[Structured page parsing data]

* * * *

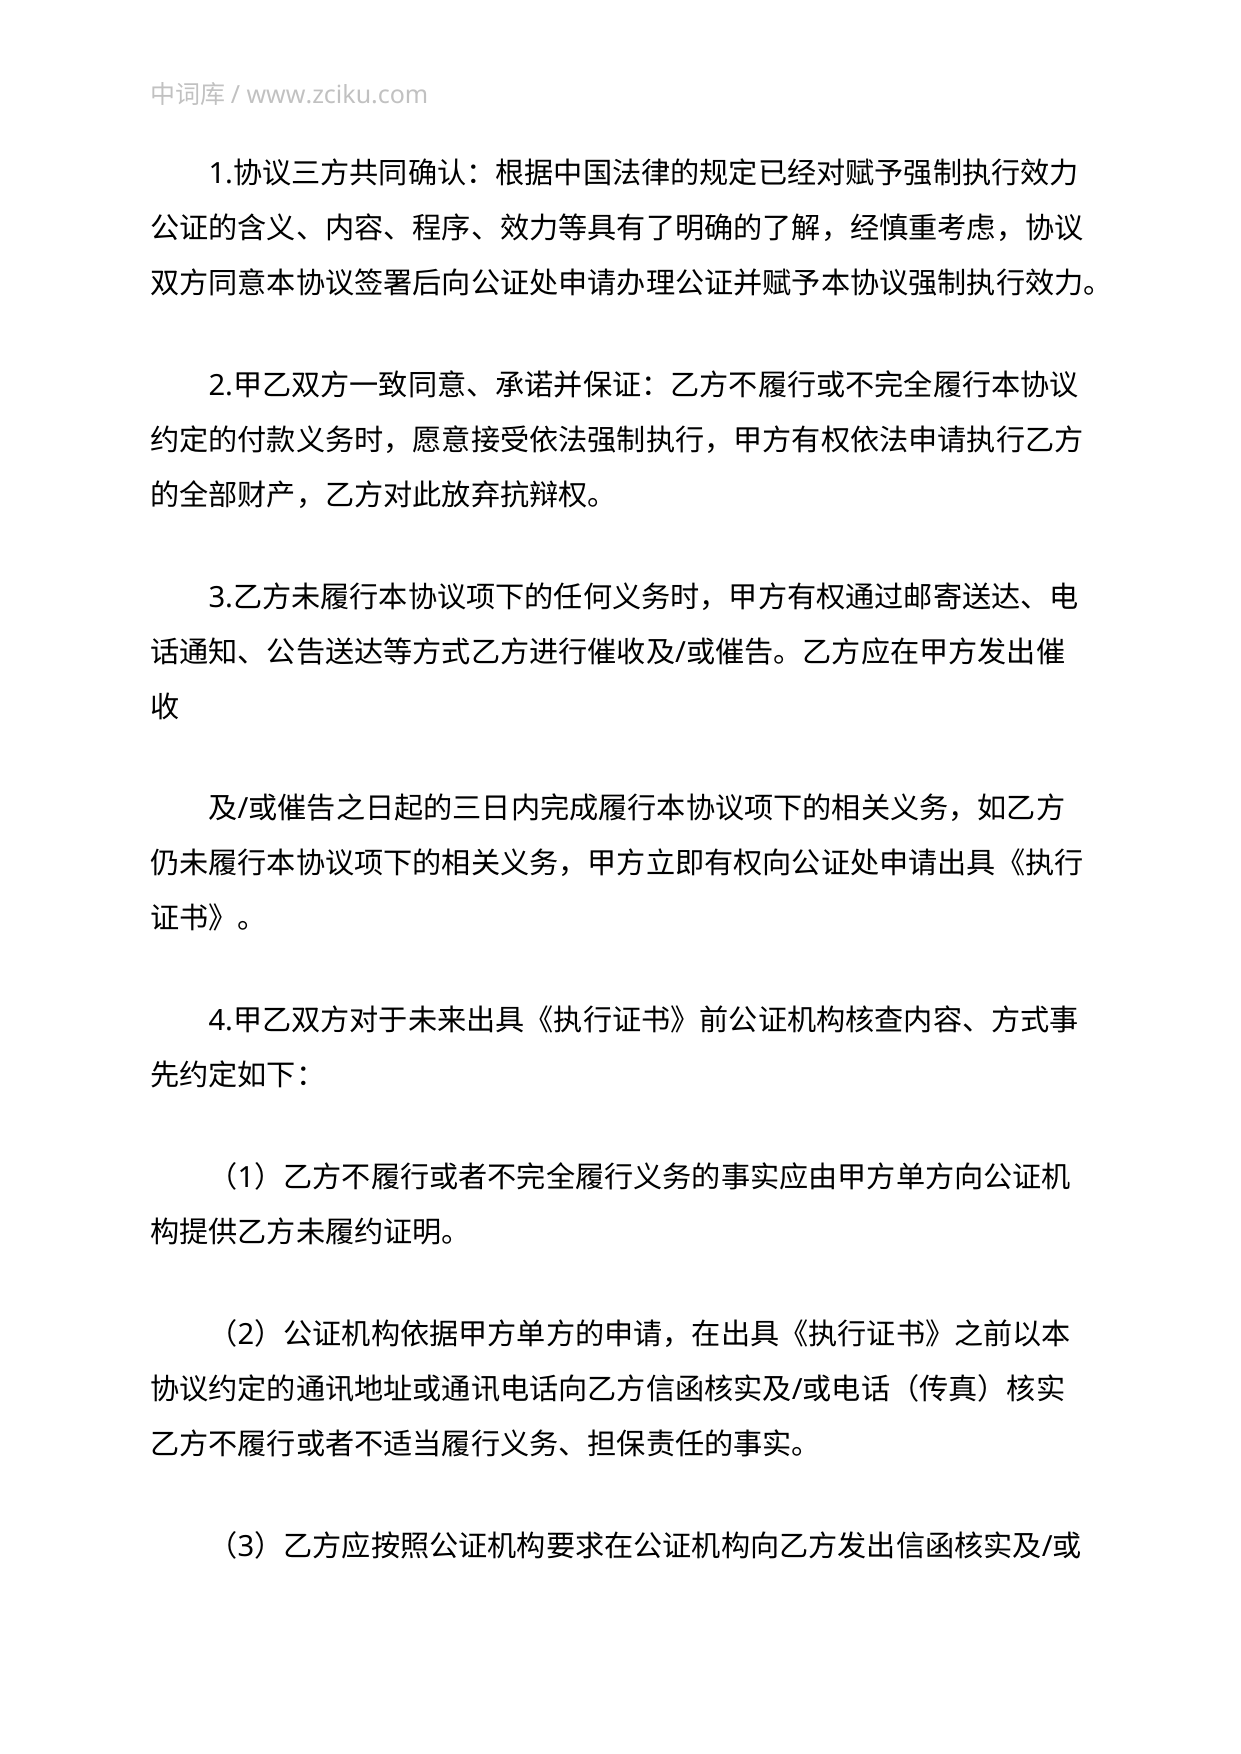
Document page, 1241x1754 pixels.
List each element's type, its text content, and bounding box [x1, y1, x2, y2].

text 及/或催告之日起的三日内完成履行本协议项下的相关义务，如乙方仍未履行本协议项下的相关义务，甲方立即有权向公证处申请出具《执行证书》。 [150, 785, 1090, 937]
text 4.甲乙双方对于未来出具《执行证书》前公证机构核查内容、方式事先约定如下： [150, 997, 1090, 1094]
text （1）乙方不履行或者不完全履行义务的事实应由甲方单方向公证机构提供乙方未履约证明。 [150, 1153, 1090, 1251]
text 3.乙方未履行本协议项下的任何义务时，甲方有权通过邮寄送达、电话通知、公告送达等方式乙方进行催收及/或催告。乙方应在甲方发出催收 [150, 573, 1090, 726]
text 2.甲乙双方一致同意、承诺并保证：乙方不履行或不完全履行本协议约定的付款义务时，愿意接受依法强制执行，甲方有权依法申请执行乙方的全部财产，乙方对此放弃抗辩权。 [150, 362, 1090, 514]
text （2）公证机构依据甲方单方的申请，在出具《执行证书》之前以本协议约定的通讯地址或通讯电话向乙方信函核实及/或电话（传真）核实乙方不履行或者不适当履行义务、担保责任的事实。 [150, 1310, 1090, 1463]
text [150, 1522, 1090, 1564]
text 1.协议三方共同确认：根据中国法律的规定已经对赋予强制执行效力公证的含义、内容、程序、效力等具有了明确的了解，经慎重考虑，协议双方同意本协议签署后向公证处申请办理公证并赋予本协议强制执行效力。 [150, 150, 1090, 302]
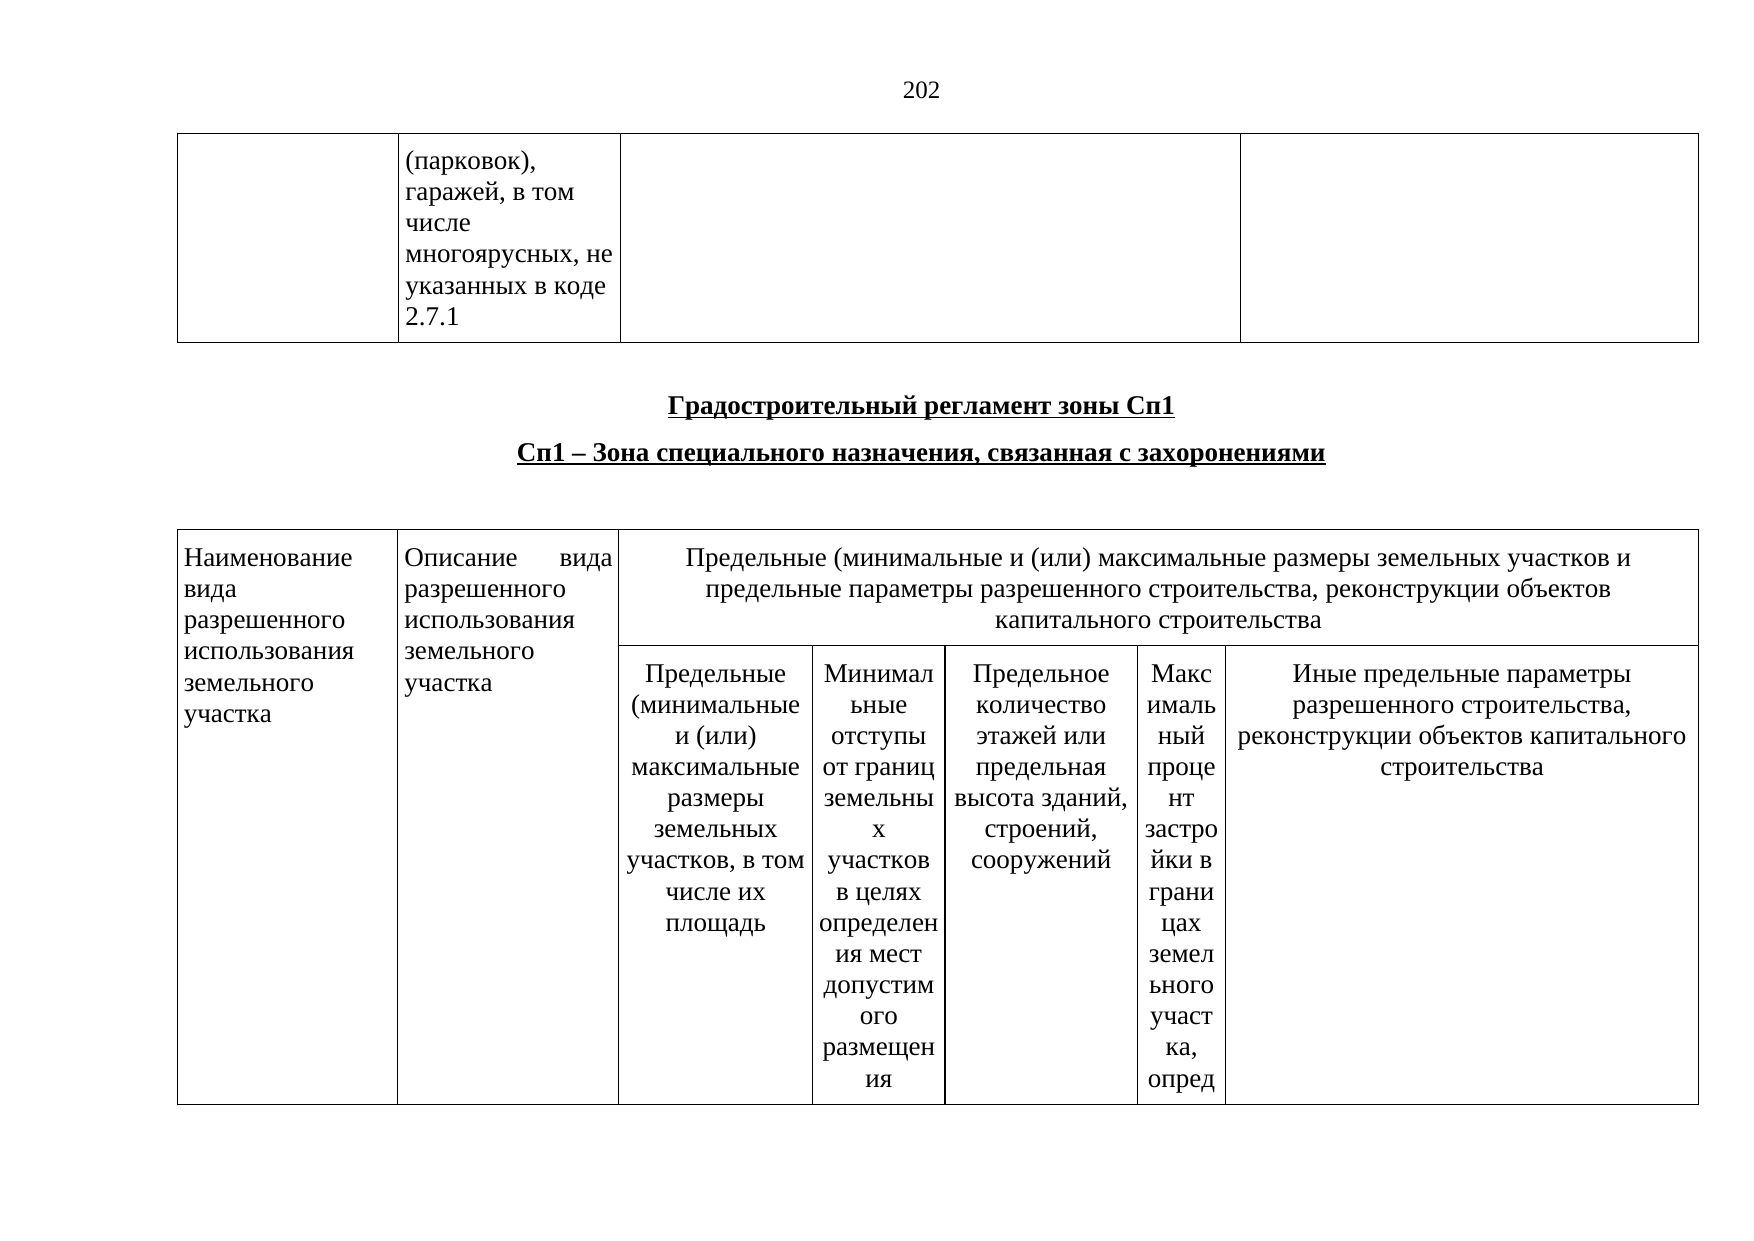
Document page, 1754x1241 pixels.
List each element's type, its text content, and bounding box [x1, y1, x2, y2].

table_header Наименование вида разрешенного использования земельного участка [178, 530, 397, 1103]
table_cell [813, 646, 944, 1103]
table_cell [1138, 646, 1225, 1103]
table_header Описание вида разрешенного использования земельного участка [398, 530, 618, 1103]
text Сп1 – Зона специального назначения, связанная с захоронениями [177, 436, 1665, 467]
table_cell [178, 134, 398, 342]
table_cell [946, 646, 1137, 1103]
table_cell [1226, 646, 1698, 1103]
table_header Предельные (минимальные и (или) максимальные размеры земельных участков и предельные параметры разрешенного строительства, реконструкции объектов капитального строительства [619, 530, 1698, 645]
text Градостроительный регламент зоны Сп1 [177, 389, 1665, 421]
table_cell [619, 646, 812, 1103]
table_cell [399, 134, 620, 342]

* * * *

* _Exercise aim_
Scan the data above and report each line in which "pixels" is present.

* _Task result_
Document page, 1241x1754 pixels.
Document page, 1754x1241 pixels.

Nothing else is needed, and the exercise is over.